Ich kann mich nicht mal erinnern, wo von hier aus der Bahnhof Queen Street ist, so lang ist das her. Natürlich ist er bloß ein Stück die Straße runter. Mein Handy funktioniert nicht, also ruf ich meine Mutter von nem Münztelefon an. Sandra Birrell geht dran. Meine Ma ist im Krankenhaus. Zusammen mit meiner Tante Avril.
Sie erzählt mir, wie die Dinge stehen. Ich murmle für nen Augenblick irgendwelchen Scheiß und geh dann, den Zug erwischen, wobei mir bewusst wird, dass ich mich nach niemandemerkundigt habe, ich hab nicht mal nach Billy gefragt.
Billy Birrell, die ganzen Spitznamen; manche gefielen ihm, andere machten ihn stinksauer. Silly Girl (Grundschule). Secret Squirrel (Realschule). Biro (Gangname in der Siedlung, Brandstifter und Schläger).
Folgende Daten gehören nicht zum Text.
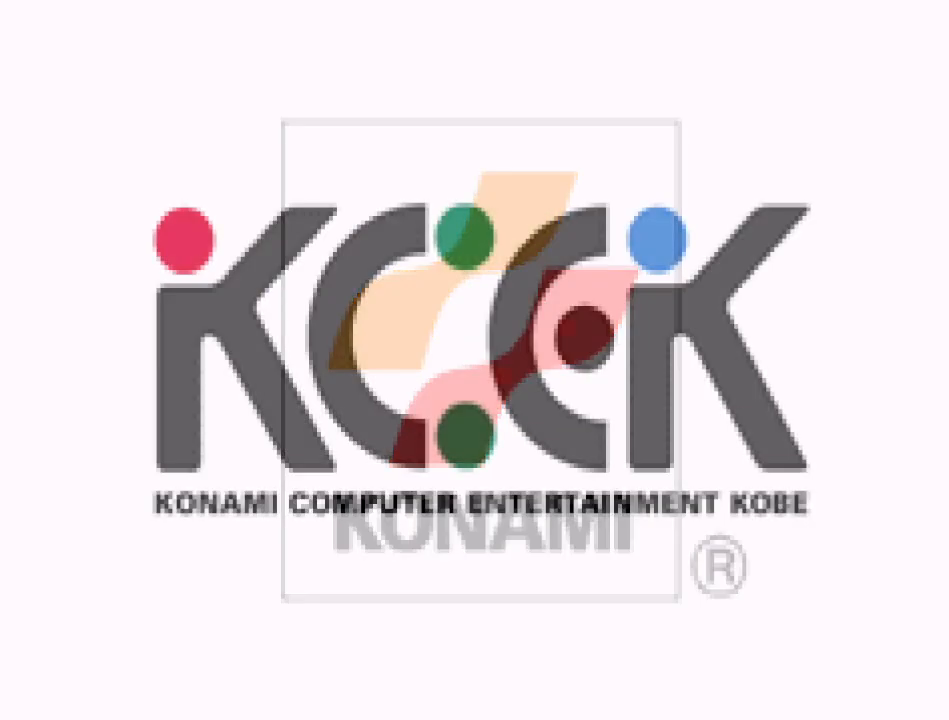
{"buttons": [], "events": [[33, "START", "up"]]}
Business Birrell (Boxer). Lang ist’s her. Der beste Typ, den ich je gekannt hab. Billy Birrell.
Jetzt muss ich dahin zurück. Ich geh um die Ecke zur Queen Street und steig in den Zug.
Im Zug erkenn ich nen Typ wieder. Ich glaub, er ist n Deejay oder hat was mit Clubs zu tun. Ein Promoter? Hat er n Label? Wer weiß. Ich nicke ihm zu. Er nickt zurück. Renton heißt er, glaub ich. Bruder in der Armee, der umgekommen ist, ein Typ, der früher immer zu Tynecastle ging. Kein übler Kerl, dem Typ sein Bruder, mein ich. Von dem Typ selbst hab ich nie viel gehalten, ich hab gehört, er hätte seine Kumpels abgezogen. Aber ich schätze, wir müssen den Mut haben, mit der Tatsache zu leben, dass die, die uns am nächsten stehen, uns von Zeit zu Zeit enttäuschen.
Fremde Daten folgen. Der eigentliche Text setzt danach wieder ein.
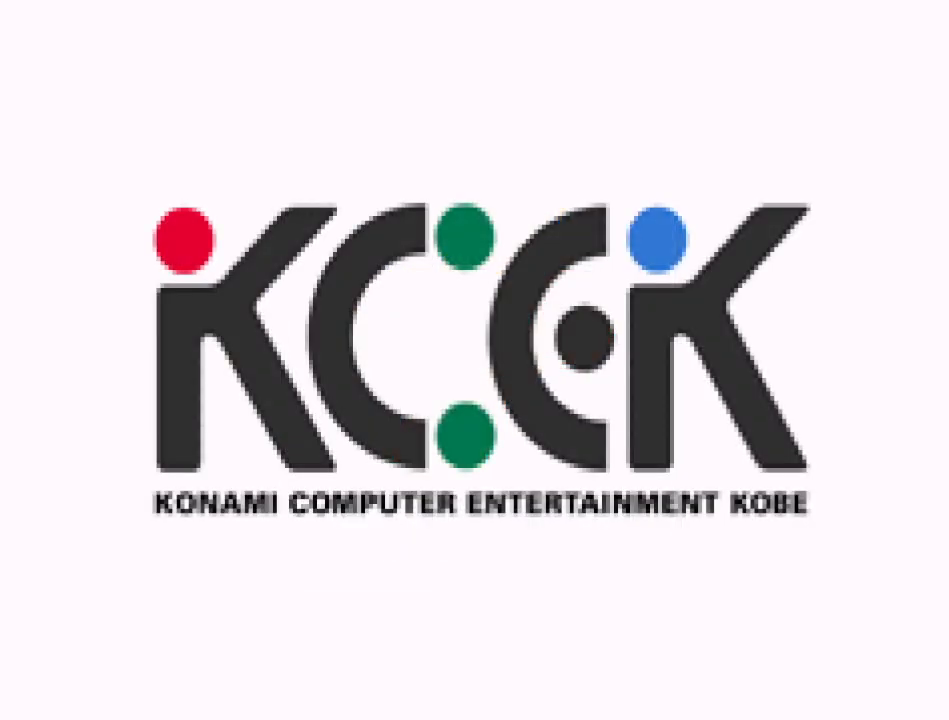
{"buttons": [], "events": []}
Gallys Beerdingung war das Traurigste, was ich je erlebt hab. Das Einzige, was daran seltsam tröstlich war, waren Susan und Sheena. Sie klammerten sich neben dem Grab wie Kletten aneinander. Es schien, als hätte sich das Mauerwerk von Männlichkeit um sie herum, Mr. G. und Gally, als Stroh entpuppt und sei einfach weggepustet worden. Jetzt hatten sie nur noch sich. Und doch wirkten sie in all ihrer blanken und tiefen Verzweiflung auch stark und rechtschaffen.
Sie hatten ein Familiengrab. Ich war einer der Sargträger und half mit, Gally in die Erde hinabzulassen. Billy war auch dabei, aber Terry war nicht gebeten worden. Wie sie angekündigt hatte, kam Gail nicht und hielt auch Jacqueline fern. Es war am besten so. Gallys alter Herr fehlte, wahrscheinlich saß er wieder.
Meine Mutter und mein Vater und die Birrells waren da, einschließlich Rab Birrell und ein paar von Gallys Fußballkumpels. Terrys Ma und Walter waren auch da. Topsy kam. Die größte Überraschung gab es im Hotel, wo Billy mir erzählte, dass Blackie von der Schule da gewesen wär. Er war jetzt Rektor und hatte gehört, dass einer seiner ehemaligen Schüler gestorben war. Ich hatte ihn weder in der Kapelle noch am Grab gesehen, und er war auch nicht mit ins Hotel gekommen, doch Billy versicherte mir, dass er es gewesen sei, feierlich ernst im Regen neben dem Grab, die Hände vor dem Bauch gefaltet.
Der Schotter vom Friedhofsweg blieb im Profil meiner Schuhe stecken, und ich weiß noch, dass ich mich damals darüber geärgert hatte. Ich wollte irgendwem eine knallen, bloß wegen dem Scheißschotter unter meinem Schuh.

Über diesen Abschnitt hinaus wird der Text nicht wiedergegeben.